Consolidating airline industry

Several trends hint that this year and beyond could be problematic.Oil prices are increasing, and global traffic growth is expected to slow in 2017, according to the IATA — a slowdown that is particularly likely if GDP growth remains sluggish.Warren Buffett got burned with an airline investment in the 1990s. Industry observers have noted that since 2010, “The airline industry is profitable again — really profitable.” Some of that profit is the result of innovative pricing models.He blamed the industry’s notorious low profitability on the “kamikaze pricing tactics of certain carriers” and vowed to not invest in this “death trap” sector again.
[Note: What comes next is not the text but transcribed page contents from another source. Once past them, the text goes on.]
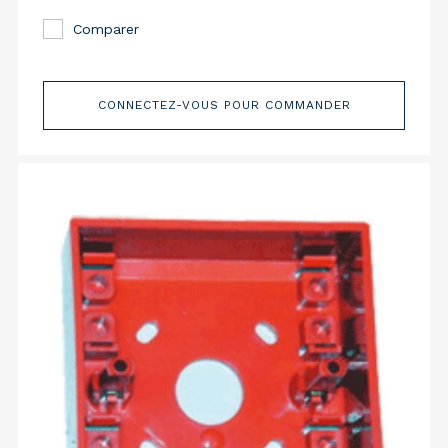
Comparer
CONNECTEZ-VOUS POUR COMMANDER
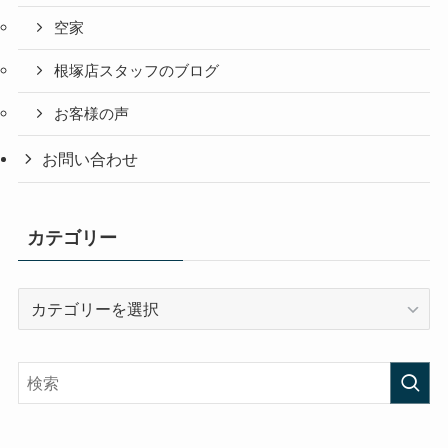
空家
根塚店スタッフのブログ
お客様の声
お問い合わせ
カテゴリー
カ
テ
ゴ
リ
ー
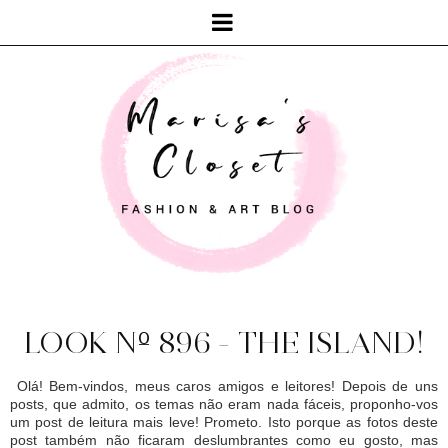
LOOK Nº 896 - THE ISLAND!
Olá! Bem-vindos, meus caros amigos e leitores! Depois de uns
posts, que admito, os temas não eram nada fáceis, proponho-vos
um post de leitura mais leve! Prometo. Isto porque as fotos deste
post também não ficaram deslumbrantes como eu gosto, mas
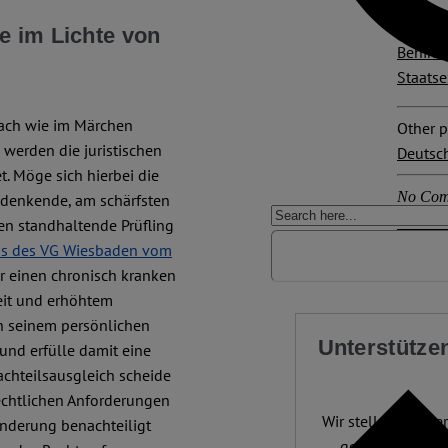
Explore
e im Lichte von
Behind
Staats
nfach wie im Märchen
Other p
werden die juristischen
Deutsc
t. Möge sich hierbei die
No Com
 denkende, am schärfsten
en standhaltende Prüfling
ss des VG Wiesbaden vom
ür einen chronisch kranken
eit und erhöhtem
ch seinem persönlichen
Unterstützen
und erfülle damit eine
achteilsausgleich scheide
echtlichen Anforderungen
Wir stellen fundier
inderung benachteiligt
gerade dann, w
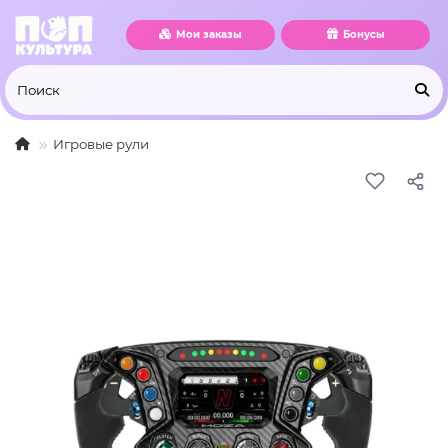
Мои заказы
Бонусы
Игровые рули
But two important structural changes have taken place.With less competition to worry about, airlines are now doing exactly what you'd expect them to do: spend less time worrying about how to keep their customers happy, and more time working out how to make more money.It's not rocket science, and it's the same reason your cable company's customer service sucks so much. (It's also the same reason why restaurants tend to treat you pretty well.)A few years back, inspectors at the Department of Transportation tried to figure out exactly how connected competition is to good airline service.

It would therefore be absurd to expect that a common owner of multiple firms in the industry similarly encourages each one of them to steal market share from the other firms in the investor’s portfolio.

Not surprisingly, my latest blog on “Sully” Sullenberger’s AAAA videos campaigning against US ATM reform ignited a strong response from readers.